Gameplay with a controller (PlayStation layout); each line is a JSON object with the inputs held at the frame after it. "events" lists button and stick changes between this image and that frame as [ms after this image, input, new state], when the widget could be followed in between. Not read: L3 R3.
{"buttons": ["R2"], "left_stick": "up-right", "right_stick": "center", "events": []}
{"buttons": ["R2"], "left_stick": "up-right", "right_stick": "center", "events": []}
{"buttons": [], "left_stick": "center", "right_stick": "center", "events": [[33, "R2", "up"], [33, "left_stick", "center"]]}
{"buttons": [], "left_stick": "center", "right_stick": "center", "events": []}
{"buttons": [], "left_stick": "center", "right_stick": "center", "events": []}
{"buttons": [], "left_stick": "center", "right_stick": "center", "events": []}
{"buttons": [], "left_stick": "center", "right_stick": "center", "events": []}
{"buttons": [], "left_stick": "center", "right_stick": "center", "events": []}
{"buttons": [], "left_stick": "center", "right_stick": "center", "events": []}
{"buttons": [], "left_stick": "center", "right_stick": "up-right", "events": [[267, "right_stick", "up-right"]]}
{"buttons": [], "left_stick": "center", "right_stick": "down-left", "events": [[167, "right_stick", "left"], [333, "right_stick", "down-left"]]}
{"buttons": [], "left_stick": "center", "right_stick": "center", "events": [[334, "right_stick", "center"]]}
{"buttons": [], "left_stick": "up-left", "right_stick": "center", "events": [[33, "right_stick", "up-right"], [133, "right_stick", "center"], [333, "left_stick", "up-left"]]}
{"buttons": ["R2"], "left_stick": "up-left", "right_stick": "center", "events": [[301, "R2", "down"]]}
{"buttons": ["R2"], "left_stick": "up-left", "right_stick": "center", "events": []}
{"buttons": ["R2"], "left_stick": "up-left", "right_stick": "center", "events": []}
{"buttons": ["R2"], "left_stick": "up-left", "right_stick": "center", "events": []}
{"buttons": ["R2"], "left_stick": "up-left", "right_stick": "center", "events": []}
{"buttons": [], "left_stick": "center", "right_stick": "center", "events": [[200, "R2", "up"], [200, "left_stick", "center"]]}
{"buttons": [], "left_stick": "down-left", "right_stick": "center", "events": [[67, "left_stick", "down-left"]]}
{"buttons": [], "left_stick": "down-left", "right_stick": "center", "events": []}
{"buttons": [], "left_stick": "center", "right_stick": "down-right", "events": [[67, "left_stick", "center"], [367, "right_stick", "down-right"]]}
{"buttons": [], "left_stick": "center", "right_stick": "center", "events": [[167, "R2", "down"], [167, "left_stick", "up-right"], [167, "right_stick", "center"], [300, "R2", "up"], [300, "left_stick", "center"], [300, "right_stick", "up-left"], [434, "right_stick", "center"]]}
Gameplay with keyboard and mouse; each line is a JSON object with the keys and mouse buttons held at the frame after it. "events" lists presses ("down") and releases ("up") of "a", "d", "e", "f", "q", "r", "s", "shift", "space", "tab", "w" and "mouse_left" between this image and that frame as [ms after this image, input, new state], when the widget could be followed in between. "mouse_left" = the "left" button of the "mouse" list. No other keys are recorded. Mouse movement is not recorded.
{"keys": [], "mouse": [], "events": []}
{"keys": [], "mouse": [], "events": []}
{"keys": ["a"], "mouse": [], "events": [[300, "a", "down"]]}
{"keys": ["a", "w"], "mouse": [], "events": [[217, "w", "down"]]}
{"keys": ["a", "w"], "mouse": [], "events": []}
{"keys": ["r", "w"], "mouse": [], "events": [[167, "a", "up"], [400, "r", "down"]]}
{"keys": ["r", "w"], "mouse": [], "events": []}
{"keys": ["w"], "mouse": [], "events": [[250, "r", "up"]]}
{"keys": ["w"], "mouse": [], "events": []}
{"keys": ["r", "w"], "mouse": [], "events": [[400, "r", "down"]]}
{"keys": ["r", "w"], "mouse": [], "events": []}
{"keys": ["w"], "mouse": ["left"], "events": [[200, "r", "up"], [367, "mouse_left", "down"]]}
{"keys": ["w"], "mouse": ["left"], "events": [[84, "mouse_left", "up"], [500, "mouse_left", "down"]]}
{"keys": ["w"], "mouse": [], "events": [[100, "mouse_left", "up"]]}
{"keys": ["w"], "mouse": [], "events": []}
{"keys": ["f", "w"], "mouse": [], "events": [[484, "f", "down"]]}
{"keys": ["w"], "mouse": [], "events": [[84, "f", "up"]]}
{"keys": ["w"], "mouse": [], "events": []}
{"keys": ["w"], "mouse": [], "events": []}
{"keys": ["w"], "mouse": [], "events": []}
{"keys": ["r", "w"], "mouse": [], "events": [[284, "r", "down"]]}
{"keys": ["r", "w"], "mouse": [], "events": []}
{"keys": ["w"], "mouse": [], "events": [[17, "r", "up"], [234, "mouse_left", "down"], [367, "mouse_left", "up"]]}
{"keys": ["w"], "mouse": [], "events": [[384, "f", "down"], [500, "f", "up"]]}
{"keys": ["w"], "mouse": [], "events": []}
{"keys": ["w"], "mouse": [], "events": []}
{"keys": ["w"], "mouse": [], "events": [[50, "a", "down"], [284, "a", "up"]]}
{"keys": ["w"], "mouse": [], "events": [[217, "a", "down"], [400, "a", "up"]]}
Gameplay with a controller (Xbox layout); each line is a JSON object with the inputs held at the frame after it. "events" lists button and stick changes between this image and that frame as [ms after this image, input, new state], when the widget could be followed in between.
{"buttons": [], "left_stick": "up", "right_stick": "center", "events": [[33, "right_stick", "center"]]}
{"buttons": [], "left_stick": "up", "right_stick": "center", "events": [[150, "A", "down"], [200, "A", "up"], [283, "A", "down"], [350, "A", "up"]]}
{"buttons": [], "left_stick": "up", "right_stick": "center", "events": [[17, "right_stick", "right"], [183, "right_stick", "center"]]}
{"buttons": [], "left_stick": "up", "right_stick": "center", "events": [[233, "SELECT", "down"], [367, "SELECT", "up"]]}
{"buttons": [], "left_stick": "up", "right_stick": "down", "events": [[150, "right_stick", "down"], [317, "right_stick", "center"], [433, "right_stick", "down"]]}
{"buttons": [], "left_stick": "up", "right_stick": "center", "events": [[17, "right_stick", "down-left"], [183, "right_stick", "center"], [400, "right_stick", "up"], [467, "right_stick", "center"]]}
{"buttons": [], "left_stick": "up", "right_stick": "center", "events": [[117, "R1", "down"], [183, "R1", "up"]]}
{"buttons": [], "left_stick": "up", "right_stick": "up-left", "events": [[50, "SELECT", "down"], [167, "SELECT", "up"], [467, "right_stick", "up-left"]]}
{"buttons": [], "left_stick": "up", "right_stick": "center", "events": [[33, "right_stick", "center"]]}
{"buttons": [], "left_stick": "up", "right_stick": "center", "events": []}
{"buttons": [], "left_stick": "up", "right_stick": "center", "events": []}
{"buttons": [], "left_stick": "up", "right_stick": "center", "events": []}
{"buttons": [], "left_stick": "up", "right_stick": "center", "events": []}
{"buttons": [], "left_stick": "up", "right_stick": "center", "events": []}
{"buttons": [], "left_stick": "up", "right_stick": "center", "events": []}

━━━━

If a line in the data above includes the string "SELECT", copy it.

{"buttons": [], "left_stick": "up", "right_stick": "center", "events": [[233, "SELECT", "down"], [367, "SELECT", "up"]]}
{"buttons": [], "left_stick": "up", "right_stick": "up-left", "events": [[50, "SELECT", "down"], [167, "SELECT", "up"], [467, "right_stick", "up-left"]]}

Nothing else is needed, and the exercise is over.